PREFACIO
Nos besábamos con pasión a la luz plateada de la luna que daba de lleno en el balcón de su apartamento, mientras, desde la sala, nos llegaban los sonidos de placer de las dos parejas que, evidentemente, estaban logrando el orgasmo y, sin miramientos, nos lo hacían saber a todos los que tuviéramos los oídos al alcance de sus gemidos.
El beso había comenzado tímido pero fue cobrando intensidad.
En medio de la nebulosa que se había apoderado de mi mente, una pequeña chispa de lucidez luchaba por advertirme que, tal vez, debía detenerme en ese momento, que quizás ese beso había nacido sólo por influencia del desenfreno alocado de nuestros amigos, que había despertado nuestro instinto animal, y no era más que eso.

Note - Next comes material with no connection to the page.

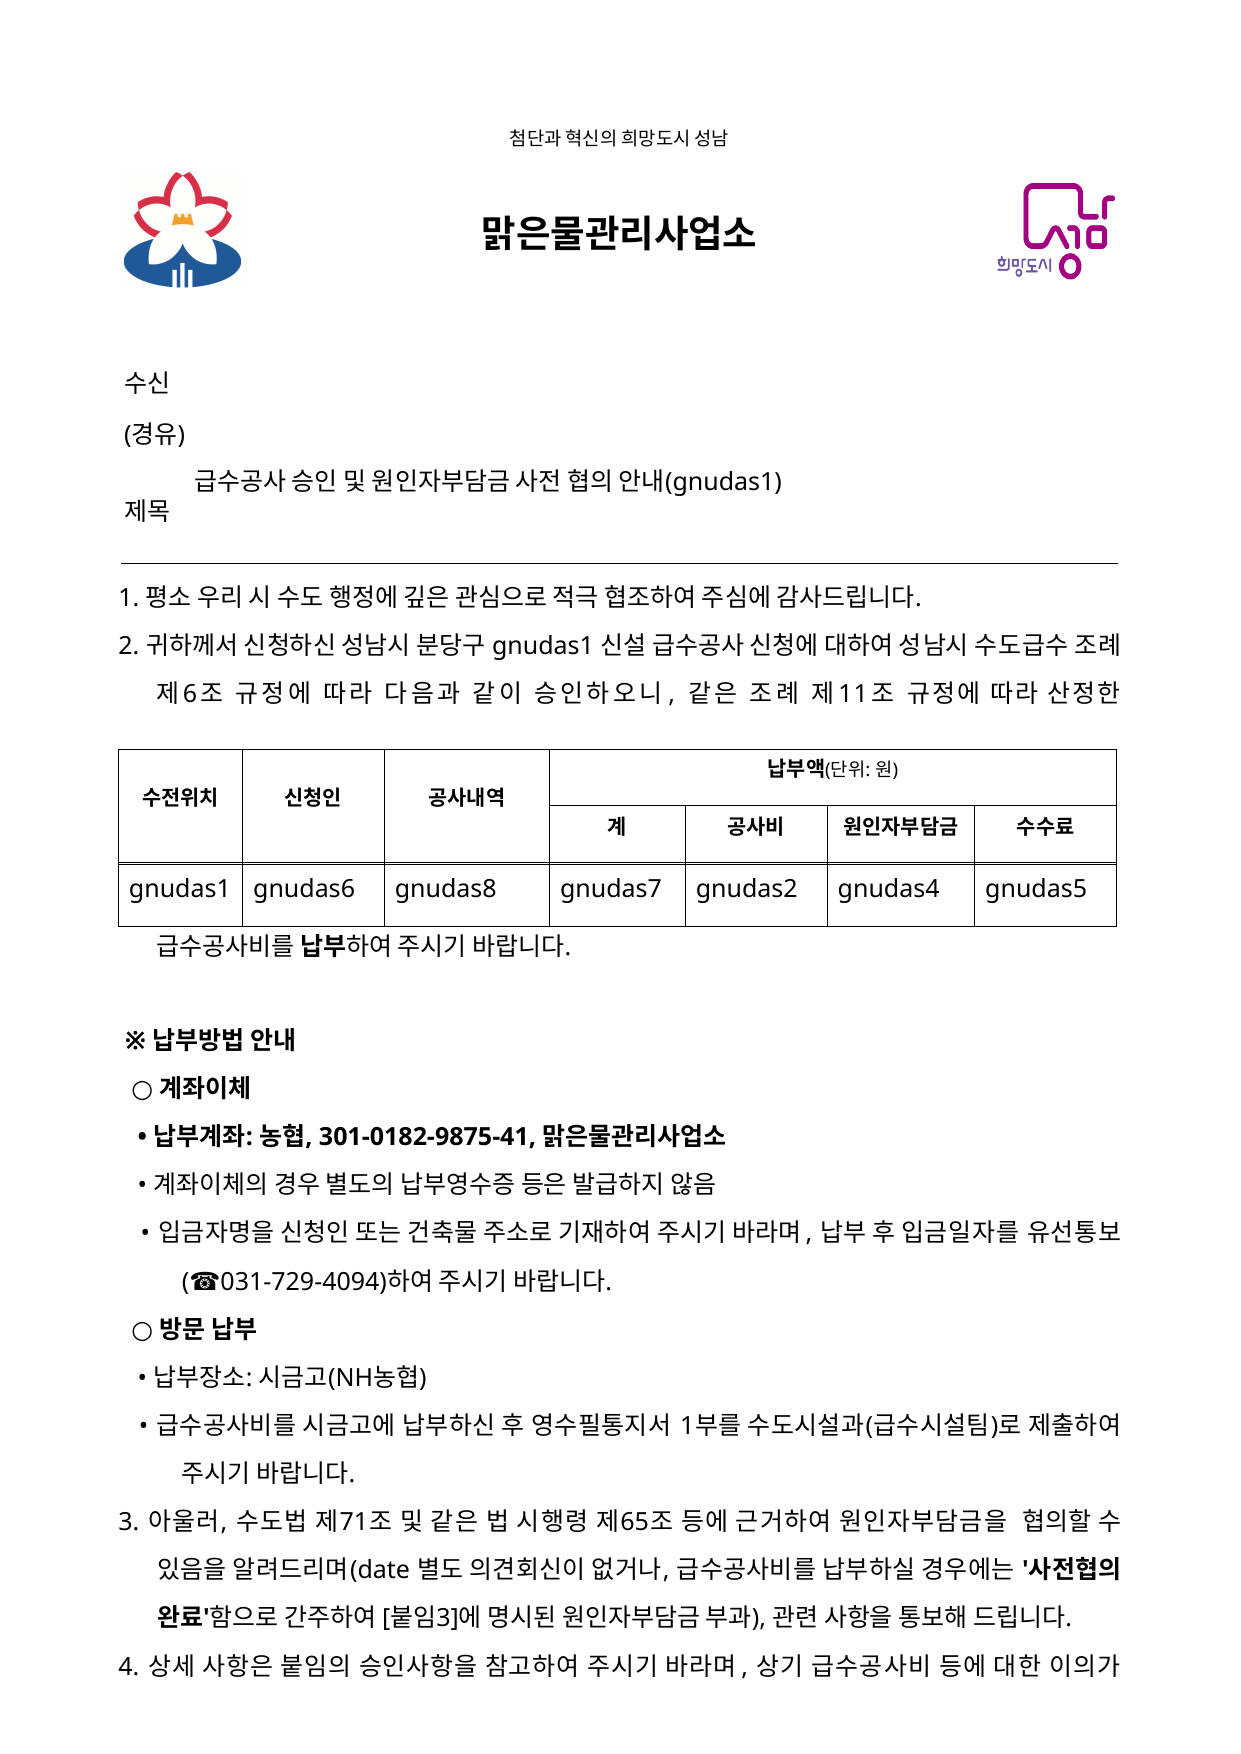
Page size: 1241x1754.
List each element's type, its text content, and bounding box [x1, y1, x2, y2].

Hacía meses que deseaba que este hombre me besara, realmente lo había estado deseando con ansias, pero la situación que se estaba dando no me convencía; yo deseaba que también él quisiera besarme a mí, no que eligiera a la única chica sin pareja de la noche porque no había otra.
La claridad y la dureza de esa idea me dieron la fuerza que necesitaba para separarme de su boca, respirar hondo, mirar por última vez el reflejo plateado de la luna sobre el río Hudson, y salir por fin de su apartamento en busca del frío y la soledad de la calle.